- **EXERCISE PROMPT**
Of all the lines in these entries, count those that contain "сведения" and give only the total.

- **EXCERPTED RECORDS**

_ _ _ _ _ _ _

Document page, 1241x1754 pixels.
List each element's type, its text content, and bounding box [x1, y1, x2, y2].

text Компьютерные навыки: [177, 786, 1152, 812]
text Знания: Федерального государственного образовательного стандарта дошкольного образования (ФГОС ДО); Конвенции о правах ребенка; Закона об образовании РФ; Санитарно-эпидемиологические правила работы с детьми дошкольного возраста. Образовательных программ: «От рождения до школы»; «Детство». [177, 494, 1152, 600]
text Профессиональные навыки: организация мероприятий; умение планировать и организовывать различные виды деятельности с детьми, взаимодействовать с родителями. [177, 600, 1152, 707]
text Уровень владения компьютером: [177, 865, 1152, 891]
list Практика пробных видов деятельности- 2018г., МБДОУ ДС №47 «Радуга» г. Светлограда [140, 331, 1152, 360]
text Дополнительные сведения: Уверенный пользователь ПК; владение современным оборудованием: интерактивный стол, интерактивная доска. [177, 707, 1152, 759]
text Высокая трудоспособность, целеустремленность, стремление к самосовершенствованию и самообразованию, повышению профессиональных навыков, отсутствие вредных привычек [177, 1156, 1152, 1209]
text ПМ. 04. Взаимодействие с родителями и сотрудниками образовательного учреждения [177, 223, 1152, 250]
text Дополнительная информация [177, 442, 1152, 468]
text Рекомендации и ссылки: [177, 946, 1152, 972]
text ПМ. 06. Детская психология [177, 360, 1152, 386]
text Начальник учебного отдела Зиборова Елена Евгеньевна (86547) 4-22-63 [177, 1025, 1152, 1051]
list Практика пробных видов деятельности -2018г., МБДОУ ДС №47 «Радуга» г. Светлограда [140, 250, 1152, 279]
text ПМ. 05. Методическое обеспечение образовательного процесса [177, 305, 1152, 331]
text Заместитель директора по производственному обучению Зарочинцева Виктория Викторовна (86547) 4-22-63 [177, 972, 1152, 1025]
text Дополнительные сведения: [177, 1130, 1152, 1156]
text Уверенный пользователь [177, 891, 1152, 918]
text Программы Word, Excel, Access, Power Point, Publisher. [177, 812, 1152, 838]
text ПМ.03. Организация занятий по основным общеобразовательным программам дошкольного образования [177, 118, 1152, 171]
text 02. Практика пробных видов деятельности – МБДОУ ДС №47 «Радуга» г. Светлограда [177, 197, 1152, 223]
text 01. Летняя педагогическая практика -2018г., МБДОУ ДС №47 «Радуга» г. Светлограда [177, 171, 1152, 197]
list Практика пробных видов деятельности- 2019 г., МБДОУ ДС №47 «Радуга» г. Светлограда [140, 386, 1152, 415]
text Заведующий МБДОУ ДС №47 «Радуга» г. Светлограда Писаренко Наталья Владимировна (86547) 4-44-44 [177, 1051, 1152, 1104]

_ _ _ _ _ _ _

- **WRITTEN ANSWER**
2